* [JOB ITEM]: From the records below, reproduce unchanged the stretch of lines from the one containing "Butikken holder ferielukket" through the one containing "0 Kommentarer".

Transcribed page contents

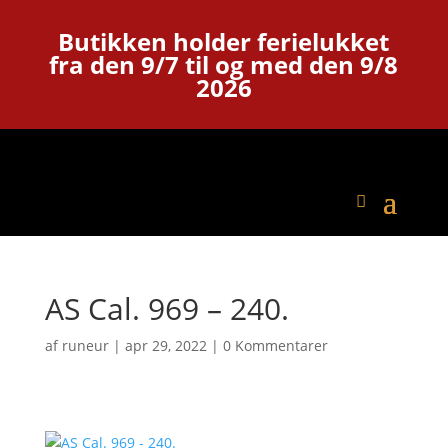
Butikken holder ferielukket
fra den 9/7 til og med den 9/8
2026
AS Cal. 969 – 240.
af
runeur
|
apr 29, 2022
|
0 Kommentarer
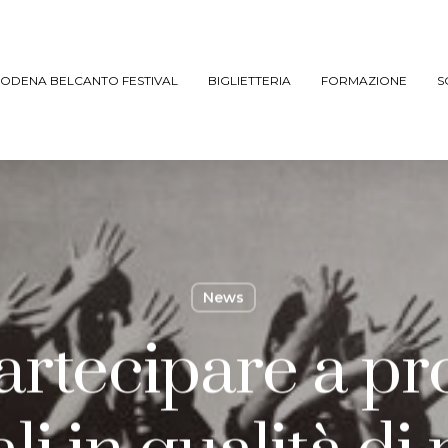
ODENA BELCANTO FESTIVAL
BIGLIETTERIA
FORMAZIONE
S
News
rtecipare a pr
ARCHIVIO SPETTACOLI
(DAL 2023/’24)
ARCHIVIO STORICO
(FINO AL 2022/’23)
==
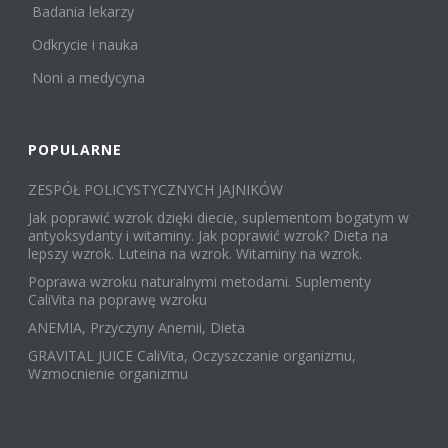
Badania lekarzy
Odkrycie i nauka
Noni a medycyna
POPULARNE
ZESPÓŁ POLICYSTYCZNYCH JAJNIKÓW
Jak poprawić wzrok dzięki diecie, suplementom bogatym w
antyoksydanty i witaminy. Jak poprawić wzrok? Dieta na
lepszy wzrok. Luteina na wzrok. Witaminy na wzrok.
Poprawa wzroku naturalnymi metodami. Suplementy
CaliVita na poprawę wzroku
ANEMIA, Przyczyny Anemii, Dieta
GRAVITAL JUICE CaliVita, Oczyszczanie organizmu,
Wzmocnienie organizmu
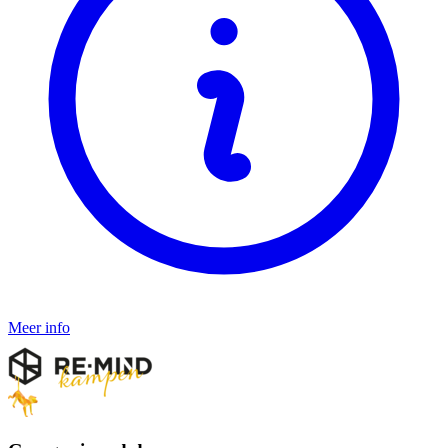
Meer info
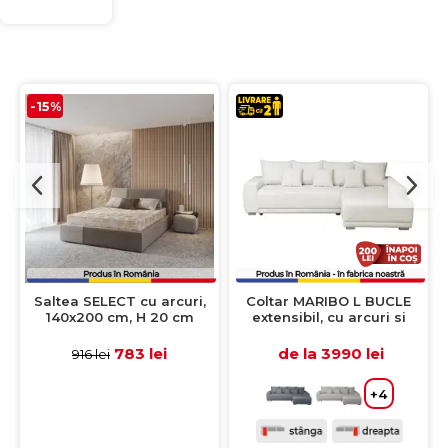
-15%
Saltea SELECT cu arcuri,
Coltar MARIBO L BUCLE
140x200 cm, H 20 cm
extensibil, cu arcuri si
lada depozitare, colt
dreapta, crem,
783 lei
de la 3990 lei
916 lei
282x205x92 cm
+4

* [RESPONSE BOX]:
Butikken holder ferielukket
fra den 9/7 til og med den 9/8
2026
AS Cal. 969 – 240.
af
runeur
|
apr 29, 2022
|
0 Kommentarer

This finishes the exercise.